There’s also an album release party — and you’re invited. July 9th at Dizzy’s Club, Jazz at Lincoln Center, in New York City. Tickets are at jazz.org.
I’ll be there. For people coming to the record, I wanted to ask, where’s the way in? Or your fave three or four tracks —but it truly is a cohesive whole. It’s a perfectly sequenced album — a song cycle. That’s what makes it hard to pick. I’ll have a favorite track, I’ll go in on it, and then I find myself listening to the whole thing front to back.
Thank you, i guess my answer is: start at the top — “Preludio” into “Notas Del Pasado” into the title track. If that catches you, just keep going.

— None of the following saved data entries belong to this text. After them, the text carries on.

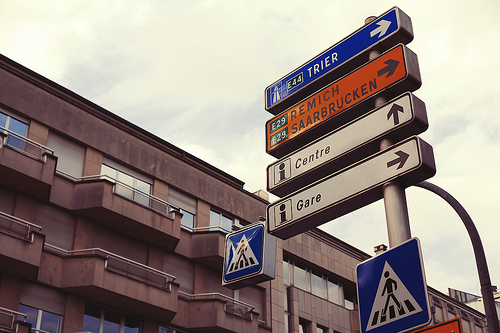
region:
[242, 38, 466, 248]
Street signs are stacked on top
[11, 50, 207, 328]
A building is in the background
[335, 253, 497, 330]
A pedestrian sign is blue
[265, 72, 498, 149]
The sign was orange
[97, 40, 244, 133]
The sky is cloudy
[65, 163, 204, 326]
Balconies are on the building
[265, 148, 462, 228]
The signs are white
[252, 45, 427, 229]
The signs are on a pole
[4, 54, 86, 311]
The building is brown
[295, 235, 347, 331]
Brown tile is above the window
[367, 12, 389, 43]
arrow on the blue sign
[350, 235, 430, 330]
sign with triangle on the pole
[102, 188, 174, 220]
balcony on the building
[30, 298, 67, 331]
windows on the building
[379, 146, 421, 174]
arrow on the white sign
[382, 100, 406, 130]
white sign with arrow facing up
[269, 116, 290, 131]
E29 on the orange sign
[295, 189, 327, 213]
Gare on the sign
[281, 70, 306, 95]
E44 on the sign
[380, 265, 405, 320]
person on the triangle sign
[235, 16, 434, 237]
street signs on a pole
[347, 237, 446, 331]
blue square street sign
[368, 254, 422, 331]
white triangle on street sign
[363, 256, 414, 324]
person walking on street sign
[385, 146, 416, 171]
block arrow on street sign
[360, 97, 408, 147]
black arrow on street sign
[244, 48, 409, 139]
orange street sign on pole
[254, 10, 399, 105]
blue street sign on pole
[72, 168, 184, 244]
balcony on side of building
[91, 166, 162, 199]
windows on side of building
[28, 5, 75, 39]
white clouds in blue sky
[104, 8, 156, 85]
white clouds in blue sky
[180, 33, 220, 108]
white clouds in blue sky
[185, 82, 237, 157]
white clouds in blue sky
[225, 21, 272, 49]
white clouds in blue sky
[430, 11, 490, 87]
white clouds in blue sky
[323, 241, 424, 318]
blue and white sign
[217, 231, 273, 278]
blue and white sign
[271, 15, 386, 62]
blue and white sign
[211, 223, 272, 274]
black blue and white sign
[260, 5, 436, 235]
long horizontal signs lined up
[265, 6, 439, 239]
four signs lined up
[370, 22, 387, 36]
white arrow at the top of sign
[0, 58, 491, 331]
large brown apartment complex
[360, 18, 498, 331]
metal pole with signs on it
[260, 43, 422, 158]
red sign in the middle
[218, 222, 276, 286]
blue sign on the left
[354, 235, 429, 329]
blue sign at the end of the pole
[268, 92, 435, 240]
white signs with black arrows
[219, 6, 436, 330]
six street signs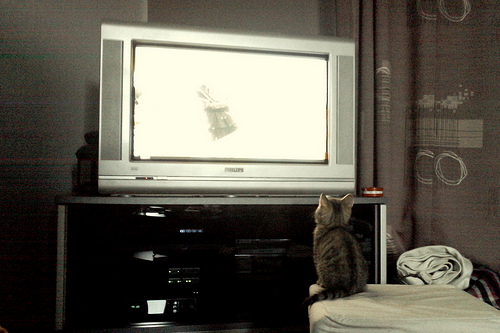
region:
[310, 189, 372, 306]
small grey and black kitten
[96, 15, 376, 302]
kitten watching television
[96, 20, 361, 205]
silver flat screen tv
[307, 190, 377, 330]
cat sitting on a chair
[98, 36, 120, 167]
speaker on side of tv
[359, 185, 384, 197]
red container on table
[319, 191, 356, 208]
ears of grey kitten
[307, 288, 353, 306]
grey and black striped tail on kitten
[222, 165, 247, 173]
logo on front of tv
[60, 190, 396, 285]
table tv is sitting on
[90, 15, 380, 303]
kitten watching TV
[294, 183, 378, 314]
a kitten is color brown and black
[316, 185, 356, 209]
ears of cat are brown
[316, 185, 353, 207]
ears of cat are pointy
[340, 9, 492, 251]
a curtain color brown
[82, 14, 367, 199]
TV is turn on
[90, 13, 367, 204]
TV is color silver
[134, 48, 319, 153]
a cartoon program on TV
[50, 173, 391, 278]
TV is on a metal table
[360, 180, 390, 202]
a red bottle on side of TV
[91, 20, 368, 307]
a cute kitten is watching tv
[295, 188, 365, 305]
the kitten is sitting on an ottoman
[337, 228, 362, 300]
the kitten has a black stripe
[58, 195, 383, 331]
electronic components are under the tv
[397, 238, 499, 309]
blankets are in the corner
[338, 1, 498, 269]
curtains are on the wall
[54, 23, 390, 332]
the tv is on a cabinet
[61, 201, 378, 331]
the cabinet has dark glass doors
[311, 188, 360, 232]
the kitten's head is facing upwards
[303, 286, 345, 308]
the kitty's tail is black and gray stripes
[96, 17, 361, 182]
tv on a stand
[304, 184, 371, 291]
kitten sitting on bed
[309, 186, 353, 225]
head of small cat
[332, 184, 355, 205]
ear of the kitten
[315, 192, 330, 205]
ear of the kitten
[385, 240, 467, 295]
laundry rolled up in bundle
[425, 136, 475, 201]
pattern on a curtain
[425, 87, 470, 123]
pattern on a curtain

It’ll catch everyone. Anthony, I’ve always wanted to sit down and talk with you, and your great new album gave me the excuse. Thank you, man.Thank you for making the time — after a gig, on a Sunday morning, no less. Thank you for your beautiful album. God bless you, brother.
Anthony Almonte’s incredible debut album, Conversando Con La Luna, is out now on Wicked Cool Records, available on vinyl, CD, and all digital platforms. The album release party takes place July 9th at Dizzy’s Club, Jazz at Lincoln Center, New York City — tickets at jazz.org.